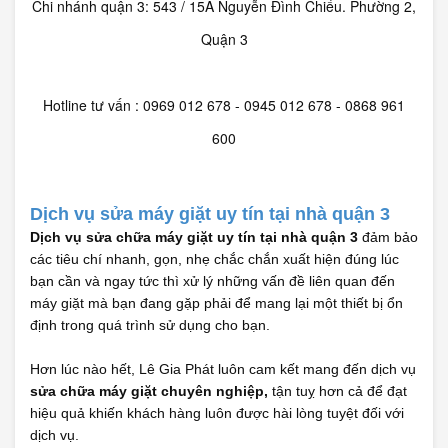
Chi nhánh quận 3: 543 / 15A Nguyễn Đình Chiểu. Phường 2,
Quận 3
Hotline tư vấn : 0969 012 678 - 0945 012 678 - 0868 961
600
Dịch vụ sửa máy giặt uy tín tại nhà quận 3
Dịch vụ sửa chữa máy giặt uy tín tại nhà quận 3
đảm bảo
các tiêu chí nhanh, gọn, nhẹ chắc chắn xuất hiện đúng lúc
bạn cần và ngay tức thì xử lý những vấn đề liên quan đến
máy giặt mà bạn đang gặp phải để mang lại một thiết bị ổn
định trong quá trình sử dụng cho bạn.
Hơn lúc nào hết, Lê Gia Phát luôn cam kết mang đến dịch vụ
sửa chữa máy giặt chuyên nghiệp,
tận tuỵ hơn cả để đạt
hiệu quả khiến khách hàng luôn được hài lòng tuyệt đối với
dịch vụ.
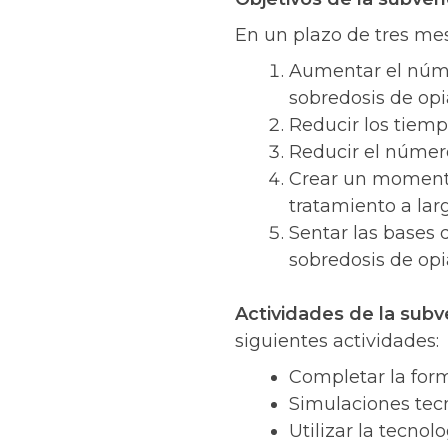
En un plazo de tres mes
Aumentar el núme
sobredosis de op
Reducir los tiemp
Reducir el númer
Crear un momento
tratamiento a lar
Sentar las bases 
sobredosis de op
Actividades de la sub
siguientes actividades:
Completar la for
Simulaciones tec
Utilizar la tecno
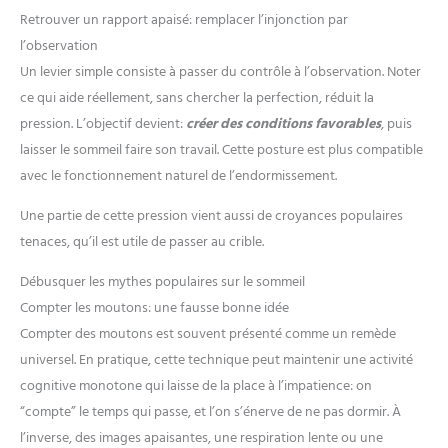
Android 6.0+ et iOS 9.0+, cette
Retrouver un rapport apaisé: remplacer l’injonction par
montre connectée s'intègre
parfaitement à tous les
l’observation
smartphones modernes. Elle
regorge d'outils pratiques :
Un levier simple consiste à passer du contrôle à l’observation. Noter
assistant vocal, calculatrice,
ce qui aide réellement, sans chercher la perfection, réduit la
chronomètre, météo, lampe de
poche et même des jeux
pression. L’objectif devient:
créer des conditions favorables
, puis
éducatifs pour stimuler l'esprit.
Disponible en plusieurs coloris,
laisser le sommeil faire son travail. Cette posture est plus compatible
c'est l'idée cadeau parfaite pour
toutes les occasions : Noël,
avec le fonctionnement naturel de l’endormissement.
anniversaires, fête des mères ou
des pères, Pâques et Saint-
Une partie de cette pression vient aussi de croyances populaires
Valentin. Son interface intuitive
et ses fonctions de sécurité
tenaces, qu’il est utile de passer au crible.
(trouver mon téléphone, rappel
sédentaire) la rendent accessible
aux jeunes comme aux seniors.
Débusquer les mythes populaires sur le sommeil
[Expertise de 10 Ans &
Compter les moutons: une fausse bonne idée
Garantie à Vie] Investissez dans
la qualité avec un leader de
Compter des moutons est souvent présenté comme un remède
l'industrie fort de 10 ans
universel. En pratique, cette technique peut maintenir une activité
d'expérience. En tant que
fabricant disposant de sa propre
cognitive monotone qui laisse de la place à l’impatience: on
usine et d'un département R&D
indépendant, nous mettons en
“compte” le temps qui passe, et l’on s’énerve de ne pas dormir. À
œuvre des mesures de contrôle
qualité extrêmement
l’inverse, des images apaisantes, une respiration lente ou une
------------------------------------------------
Exercise requirements →
In the listing, begin at the line that has "En un plazo de tres mes" and stop after the line that has "Utilizar la tecno". Write those lines out again, changing "Reducir" to "Disminuir" and leaving everything else unchanged.

Task response →
En un plazo de tres mes
Aumentar el núme
sobredosis de op
Disminuir los tiemp
Disminuir el númer
Crear un momento
tratamiento a lar
Sentar las bases 
sobredosis de op
Actividades de la sub
siguientes actividades:
Completar la for
Simulaciones tec
Utilizar la tecno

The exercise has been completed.